Below are the entries; set down each of them exactly.

[Collected data]

########

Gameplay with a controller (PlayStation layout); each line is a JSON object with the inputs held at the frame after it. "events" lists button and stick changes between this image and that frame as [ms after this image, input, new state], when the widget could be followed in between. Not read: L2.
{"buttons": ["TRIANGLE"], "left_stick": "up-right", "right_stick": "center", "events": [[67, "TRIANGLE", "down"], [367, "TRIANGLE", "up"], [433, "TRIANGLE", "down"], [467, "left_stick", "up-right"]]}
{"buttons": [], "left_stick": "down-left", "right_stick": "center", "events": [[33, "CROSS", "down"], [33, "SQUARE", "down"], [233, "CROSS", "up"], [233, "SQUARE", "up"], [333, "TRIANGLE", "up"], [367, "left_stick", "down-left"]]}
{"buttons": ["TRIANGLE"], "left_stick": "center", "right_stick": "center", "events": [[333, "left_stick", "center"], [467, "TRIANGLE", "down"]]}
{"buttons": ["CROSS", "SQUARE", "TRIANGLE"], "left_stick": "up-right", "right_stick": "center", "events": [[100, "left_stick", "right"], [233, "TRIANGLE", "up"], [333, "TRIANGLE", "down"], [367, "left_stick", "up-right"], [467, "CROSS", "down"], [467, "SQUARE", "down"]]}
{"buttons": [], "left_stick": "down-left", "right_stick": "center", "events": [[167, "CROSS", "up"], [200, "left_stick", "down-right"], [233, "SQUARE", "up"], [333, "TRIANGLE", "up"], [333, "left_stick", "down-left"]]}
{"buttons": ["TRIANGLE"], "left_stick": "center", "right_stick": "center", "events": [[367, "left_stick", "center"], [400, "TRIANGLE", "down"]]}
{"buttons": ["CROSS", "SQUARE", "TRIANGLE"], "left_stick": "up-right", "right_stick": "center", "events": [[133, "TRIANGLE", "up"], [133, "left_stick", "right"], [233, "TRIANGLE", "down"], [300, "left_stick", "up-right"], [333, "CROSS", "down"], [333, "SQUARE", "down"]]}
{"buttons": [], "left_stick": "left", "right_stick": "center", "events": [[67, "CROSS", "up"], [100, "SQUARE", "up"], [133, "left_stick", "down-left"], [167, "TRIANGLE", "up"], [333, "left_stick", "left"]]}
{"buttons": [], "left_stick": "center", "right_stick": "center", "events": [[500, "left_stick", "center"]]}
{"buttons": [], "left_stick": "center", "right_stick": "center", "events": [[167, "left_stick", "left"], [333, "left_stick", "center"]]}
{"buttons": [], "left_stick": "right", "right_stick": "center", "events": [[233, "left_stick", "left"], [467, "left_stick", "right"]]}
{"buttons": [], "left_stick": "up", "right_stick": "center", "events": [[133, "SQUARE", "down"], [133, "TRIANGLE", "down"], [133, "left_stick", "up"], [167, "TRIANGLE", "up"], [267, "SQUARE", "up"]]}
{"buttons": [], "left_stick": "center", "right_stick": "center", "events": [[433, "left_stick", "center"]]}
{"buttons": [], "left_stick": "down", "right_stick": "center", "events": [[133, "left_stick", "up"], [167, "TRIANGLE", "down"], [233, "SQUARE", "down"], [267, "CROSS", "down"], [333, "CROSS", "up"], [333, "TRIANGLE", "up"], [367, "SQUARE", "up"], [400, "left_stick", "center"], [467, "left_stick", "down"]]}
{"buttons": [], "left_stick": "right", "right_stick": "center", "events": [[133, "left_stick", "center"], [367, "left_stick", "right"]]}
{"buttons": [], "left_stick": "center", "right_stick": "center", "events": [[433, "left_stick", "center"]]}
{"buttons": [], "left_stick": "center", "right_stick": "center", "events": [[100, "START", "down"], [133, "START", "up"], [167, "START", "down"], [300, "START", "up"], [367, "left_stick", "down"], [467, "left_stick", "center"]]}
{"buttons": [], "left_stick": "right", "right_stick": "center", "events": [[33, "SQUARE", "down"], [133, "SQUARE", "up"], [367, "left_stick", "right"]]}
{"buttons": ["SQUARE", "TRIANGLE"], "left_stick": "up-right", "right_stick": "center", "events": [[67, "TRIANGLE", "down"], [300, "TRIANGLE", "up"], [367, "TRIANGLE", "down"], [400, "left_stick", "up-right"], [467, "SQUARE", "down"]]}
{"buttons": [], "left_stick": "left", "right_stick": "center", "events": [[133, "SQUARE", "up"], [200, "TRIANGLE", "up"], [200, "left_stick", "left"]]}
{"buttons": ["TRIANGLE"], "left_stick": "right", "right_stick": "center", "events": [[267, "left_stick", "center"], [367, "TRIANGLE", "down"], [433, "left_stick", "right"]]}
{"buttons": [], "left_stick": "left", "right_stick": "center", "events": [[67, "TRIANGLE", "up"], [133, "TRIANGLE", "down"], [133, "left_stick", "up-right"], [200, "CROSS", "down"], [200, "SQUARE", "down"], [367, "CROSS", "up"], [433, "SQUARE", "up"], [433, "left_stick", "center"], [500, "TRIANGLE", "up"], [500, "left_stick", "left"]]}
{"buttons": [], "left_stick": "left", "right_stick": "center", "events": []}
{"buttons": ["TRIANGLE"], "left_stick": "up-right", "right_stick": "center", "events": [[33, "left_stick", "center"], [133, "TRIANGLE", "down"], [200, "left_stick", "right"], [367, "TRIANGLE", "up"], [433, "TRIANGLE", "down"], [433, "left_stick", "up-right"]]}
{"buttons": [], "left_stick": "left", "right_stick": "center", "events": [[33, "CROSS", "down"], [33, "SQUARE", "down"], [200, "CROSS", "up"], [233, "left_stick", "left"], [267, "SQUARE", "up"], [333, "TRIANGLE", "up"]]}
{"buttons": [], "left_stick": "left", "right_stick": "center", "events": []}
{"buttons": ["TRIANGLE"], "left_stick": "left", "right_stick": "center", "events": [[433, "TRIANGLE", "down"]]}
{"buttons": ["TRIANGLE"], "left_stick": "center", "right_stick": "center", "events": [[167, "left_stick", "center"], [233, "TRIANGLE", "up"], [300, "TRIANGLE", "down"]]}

########

## FINISHED TASK
Gameplay with a controller (PlayStation layout); each line is a JSON object with the inputs held at the frame after it. "events" lists button and stick changes between this image and that frame as [ms after this image, input, new state], when the widget could be followed in between. Not read: L2.
{"buttons": ["TRIANGLE"], "left_stick": "up-right", "right_stick": "center", "events": [[67, "TRIANGLE", "down"], [367, "TRIANGLE", "up"], [433, "TRIANGLE", "down"], [467, "left_stick", "up-right"]]}
{"buttons": [], "left_stick": "down-left", "right_stick": "center", "events": [[33, "CROSS", "down"], [33, "SQUARE", "down"], [233, "CROSS", "up"], [233, "SQUARE", "up"], [333, "TRIANGLE", "up"], [367, "left_stick", "down-left"]]}
{"buttons": ["TRIANGLE"], "left_stick": "center", "right_stick": "center", "events": [[333, "left_stick", "center"], [467, "TRIANGLE", "down"]]}
{"buttons": ["CROSS", "SQUARE", "TRIANGLE"], "left_stick": "up-right", "right_stick": "center", "events": [[100, "left_stick", "right"], [233, "TRIANGLE", "up"], [333, "TRIANGLE", "down"], [367, "left_stick", "up-right"], [467, "CROSS", "down"], [467, "SQUARE", "down"]]}
{"buttons": [], "left_stick": "down-left", "right_stick": "center", "events": [[167, "CROSS", "up"], [200, "left_stick", "down-right"], [233, "SQUARE", "up"], [333, "TRIANGLE", "up"], [333, "left_stick", "down-left"]]}
{"buttons": ["TRIANGLE"], "left_stick": "center", "right_stick": "center", "events": [[367, "left_stick", "center"], [400, "TRIANGLE", "down"]]}
{"buttons": ["CROSS", "SQUARE", "TRIANGLE"], "left_stick": "up-right", "right_stick": "center", "events": [[133, "TRIANGLE", "up"], [133, "left_stick", "right"], [233, "TRIANGLE", "down"], [300, "left_stick", "up-right"], [333, "CROSS", "down"], [333, "SQUARE", "down"]]}
{"buttons": [], "left_stick": "left", "right_stick": "center", "events": [[67, "CROSS", "up"], [100, "SQUARE", "up"], [133, "left_stick", "down-left"], [167, "TRIANGLE", "up"], [333, "left_stick", "left"]]}
{"buttons": [], "left_stick": "center", "right_stick": "center", "events": [[500, "left_stick", "center"]]}
{"buttons": [], "left_stick": "center", "right_stick": "center", "events": [[167, "left_stick", "left"], [333, "left_stick", "center"]]}
{"buttons": [], "left_stick": "right", "right_stick": "center", "events": [[233, "left_stick", "left"], [467, "left_stick", "right"]]}
{"buttons": [], "left_stick": "up", "right_stick": "center", "events": [[133, "SQUARE", "down"], [133, "TRIANGLE", "down"], [133, "left_stick", "up"], [167, "TRIANGLE", "up"], [267, "SQUARE", "up"]]}
{"buttons": [], "left_stick": "center", "right_stick": "center", "events": [[433, "left_stick", "center"]]}
{"buttons": [], "left_stick": "down", "right_stick": "center", "events": [[133, "left_stick", "up"], [167, "TRIANGLE", "down"], [233, "SQUARE", "down"], [267, "CROSS", "down"], [333, "CROSS", "up"], [333, "TRIANGLE", "up"], [367, "SQUARE", "up"], [400, "left_stick", "center"], [467, "left_stick", "down"]]}
{"buttons": [], "left_stick": "right", "right_stick": "center", "events": [[133, "left_stick", "center"], [367, "left_stick", "right"]]}
{"buttons": [], "left_stick": "center", "right_stick": "center", "events": [[433, "left_stick", "center"]]}
{"buttons": [], "left_stick": "center", "right_stick": "center", "events": [[100, "START", "down"], [133, "START", "up"], [167, "START", "down"], [300, "START", "up"], [367, "left_stick", "down"], [467, "left_stick", "center"]]}
{"buttons": [], "left_stick": "right", "right_stick": "center", "events": [[33, "SQUARE", "down"], [133, "SQUARE", "up"], [367, "left_stick", "right"]]}
{"buttons": ["SQUARE", "TRIANGLE"], "left_stick": "up-right", "right_stick": "center", "events": [[67, "TRIANGLE", "down"], [300, "TRIANGLE", "up"], [367, "TRIANGLE", "down"], [400, "left_stick", "up-right"], [467, "SQUARE", "down"]]}
{"buttons": [], "left_stick": "left", "right_stick": "center", "events": [[133, "SQUARE", "up"], [200, "TRIANGLE", "up"], [200, "left_stick", "left"]]}
{"buttons": ["TRIANGLE"], "left_stick": "right", "right_stick": "center", "events": [[267, "left_stick", "center"], [367, "TRIANGLE", "down"], [433, "left_stick", "right"]]}
{"buttons": [], "left_stick": "left", "right_stick": "center", "events": [[67, "TRIANGLE", "up"], [133, "TRIANGLE", "down"], [133, "left_stick", "up-right"], [200, "CROSS", "down"], [200, "SQUARE", "down"], [367, "CROSS", "up"], [433, "SQUARE", "up"], [433, "left_stick", "center"], [500, "TRIANGLE", "up"], [500, "left_stick", "left"]]}
{"buttons": [], "left_stick": "left", "right_stick": "center", "events": []}
{"buttons": ["TRIANGLE"], "left_stick": "up-right", "right_stick": "center", "events": [[33, "left_stick", "center"], [133, "TRIANGLE", "down"], [200, "left_stick", "right"], [367, "TRIANGLE", "up"], [433, "TRIANGLE", "down"], [433, "left_stick", "up-right"]]}
{"buttons": [], "left_stick": "left", "right_stick": "center", "events": [[33, "CROSS", "down"], [33, "SQUARE", "down"], [200, "CROSS", "up"], [233, "left_stick", "left"], [267, "SQUARE", "up"], [333, "TRIANGLE", "up"]]}
{"buttons": [], "left_stick": "left", "right_stick": "center", "events": []}
{"buttons": ["TRIANGLE"], "left_stick": "left", "right_stick": "center", "events": [[433, "TRIANGLE", "down"]]}
{"buttons": ["TRIANGLE"], "left_stick": "center", "right_stick": "center", "events": [[167, "left_stick", "center"], [233, "TRIANGLE", "up"], [300, "TRIANGLE", "down"]]}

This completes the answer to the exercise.